One primary focus is to reduce viral transmission while putting less of a burden on local economies, which was a major source of contention during the worst of the pandemic. What’s worse - the damage caused by the coronavirus itself, or the economic shutdown implemented to stop it?

That’s where the models created by Texas A&M Industrial & Systems Engineering Assistant Professor Hrayer Aprahamian and his team come in.

“Can we identify policies that will mitigate while preserving that structure?” Aprahamian said. “So essentially, that will translate to having less restrictions while still only identifying restrictions that are necessary in order to mitigate the spread. We are trying to reduce, as much as possible, the cut in the social fabric we have seen.”

Aprahamian says they use the models to figure out what a good policy looks like, then test it out in a simulation that uses real world data. They found the more localized policies can be tailored, the more effective they tend to be.

“The idea is that we want to use that information in order to make smarter decisions, rather than have a one-size-fits-all strategy,” Aprahamian said. “There’s a trade-off. The more you dig for local data, the more customizable it’s going to become, and hence more effective it is, but it becomes more difficult to enforce. It’s easier to have one rule for everyone.”

It’s that decision-making that frustrated many business owners throughout the pandemic. Richard Risbon, owner of Hullabaloo Diner, hopes this research will lead to better informed policy-making when it comes to restrictions.

“That was a lot of people’s frustrations in the fact that you could go to the supermarket but restaurants were shut down,” Risbon said. “It’s like if you’re going to walk around with 50 other people or more, why can’t we have people in the restaurant? We all felt that it was really not well planned out on how they picked and chose who was going to be able to open or not.”

At the very least, Risbon hopes this kind of research will at least allow policymakers to better explain the types of restrictions they place on certain businesses and why.

“I think it would be very positive for them to address the issues we just talked about. Why were restaurants, grocery stores, and nail salons picked to be so different?” Risbon said. “Hopefully, they’ll come up with a plan. This last pandemic, it seemed like they were throwing darts at different businesses to decide what they could do and when they could open, and it just wasn’t thought out very well.”

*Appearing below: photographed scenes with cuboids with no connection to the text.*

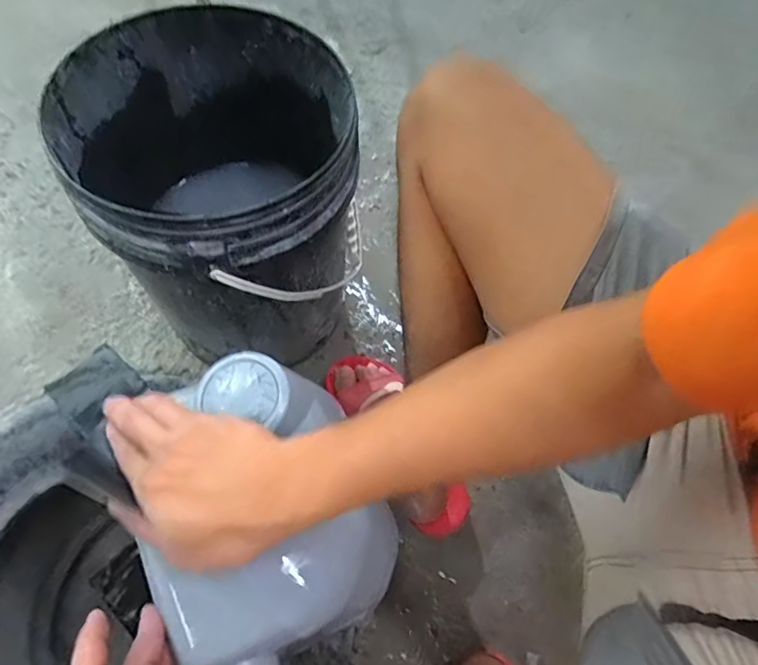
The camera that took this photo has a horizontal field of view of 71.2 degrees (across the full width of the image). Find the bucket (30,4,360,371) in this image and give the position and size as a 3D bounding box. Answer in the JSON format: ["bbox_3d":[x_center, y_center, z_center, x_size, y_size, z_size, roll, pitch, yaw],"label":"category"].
[{"bbox_3d":[-0.174,-0.144,0.658,0.284,0.346,0.308,1,63,-3],"label":"bucket"}]

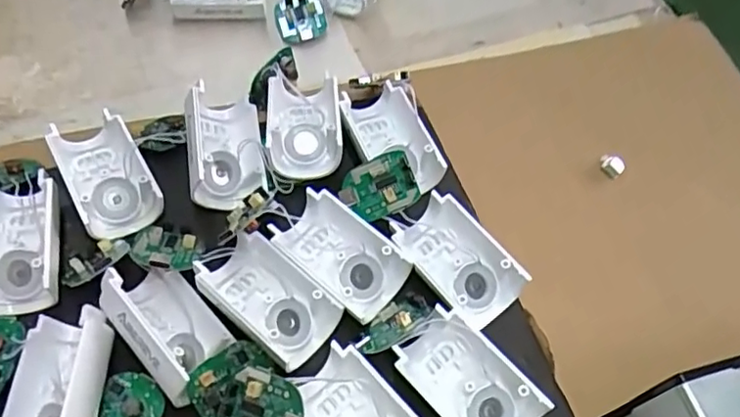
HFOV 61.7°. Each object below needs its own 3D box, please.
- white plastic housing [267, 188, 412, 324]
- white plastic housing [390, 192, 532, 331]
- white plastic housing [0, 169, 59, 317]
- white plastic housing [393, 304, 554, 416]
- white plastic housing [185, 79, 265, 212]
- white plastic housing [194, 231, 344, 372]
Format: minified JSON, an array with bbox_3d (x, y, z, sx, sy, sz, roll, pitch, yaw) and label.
[{"bbox_3d":[-0.013,0.020,0.271,0.057,0.015,0.035,39,65,17],"label":"white plastic housing"},{"bbox_3d":[0.039,0.022,0.273,0.034,0.015,0.056,-37,69,-22],"label":"white plastic housing"},{"bbox_3d":[-0.154,0.016,0.265,0.039,0.017,0.056,-10,62,-9],"label":"white plastic housing"},{"bbox_3d":[0.039,0.071,0.247,0.055,0.021,0.031,41,66,18],"label":"white plastic housing"},{"bbox_3d":[-0.069,-0.032,0.291,0.032,0.028,0.055,-7,61,-8],"label":"white plastic housing"},{"bbox_3d":[-0.042,0.036,0.259,0.055,0.014,0.035,40,66,18],"label":"white plastic housing"}]

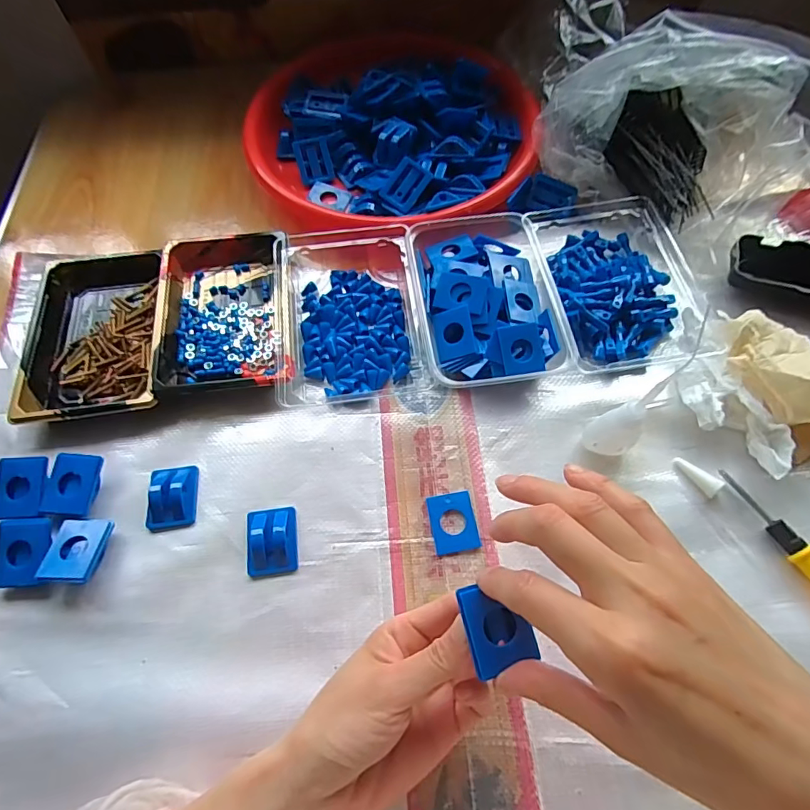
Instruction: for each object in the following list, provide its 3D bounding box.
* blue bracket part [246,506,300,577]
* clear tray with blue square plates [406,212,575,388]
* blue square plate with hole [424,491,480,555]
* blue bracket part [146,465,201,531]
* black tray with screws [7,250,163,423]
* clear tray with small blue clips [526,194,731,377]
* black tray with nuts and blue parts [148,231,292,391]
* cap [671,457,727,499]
[{"bbox_3d":[-0.094,0.093,0.339,0.034,0.014,0.044,-8,63,-3],"label":"blue bracket part"},{"bbox_3d":[0.064,-0.093,0.413,0.109,0.037,0.170,-7,63,-2],"label":"clear tray with blue square plates"},{"bbox_3d":[0.034,0.083,0.345,0.032,0.004,0.041,-10,63,-4],"label":"blue square plate with hole"},{"bbox_3d":[-0.171,0.066,0.356,0.035,0.012,0.047,-8,63,-3],"label":"blue bracket part"},{"bbox_3d":[-0.262,-0.062,0.414,0.108,0.022,0.164,-9,63,-3],"label":"black tray with screws"},{"bbox_3d":[0.183,-0.116,0.424,0.139,0.033,0.190,-9,63,-3],"label":"clear tray with small blue clips"},{"bbox_3d":[-0.154,-0.082,0.418,0.108,0.027,0.162,-8,63,-3],"label":"black tray with nuts and blue parts"},{"bbox_3d":[0.211,0.051,0.352,0.010,0.011,0.036,-33,53,-14],"label":"cap"}]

Aprahamian says these models work, and his team wants to work with governors, mayors, and other local leaders to help them figure out what’s best for their community. While a standard set of rules for each state works under some circumstances, sometimes those circumstances cater to more localized populations. Aprahamian points out that Brazos County is very different from Harris County.

“What we want to try to do is to build a model that learns, that basically sees how the current situation is, and then adapts accordingly,” Aprahamian said. “Early in the pandemic, we don’t have that information. That’s why we want to build that learns. When data is scarce, we can use that scarce data to make some simple decision, but as we learn, we’re going to have more and more sophisticated ways of combatting that pandemic.”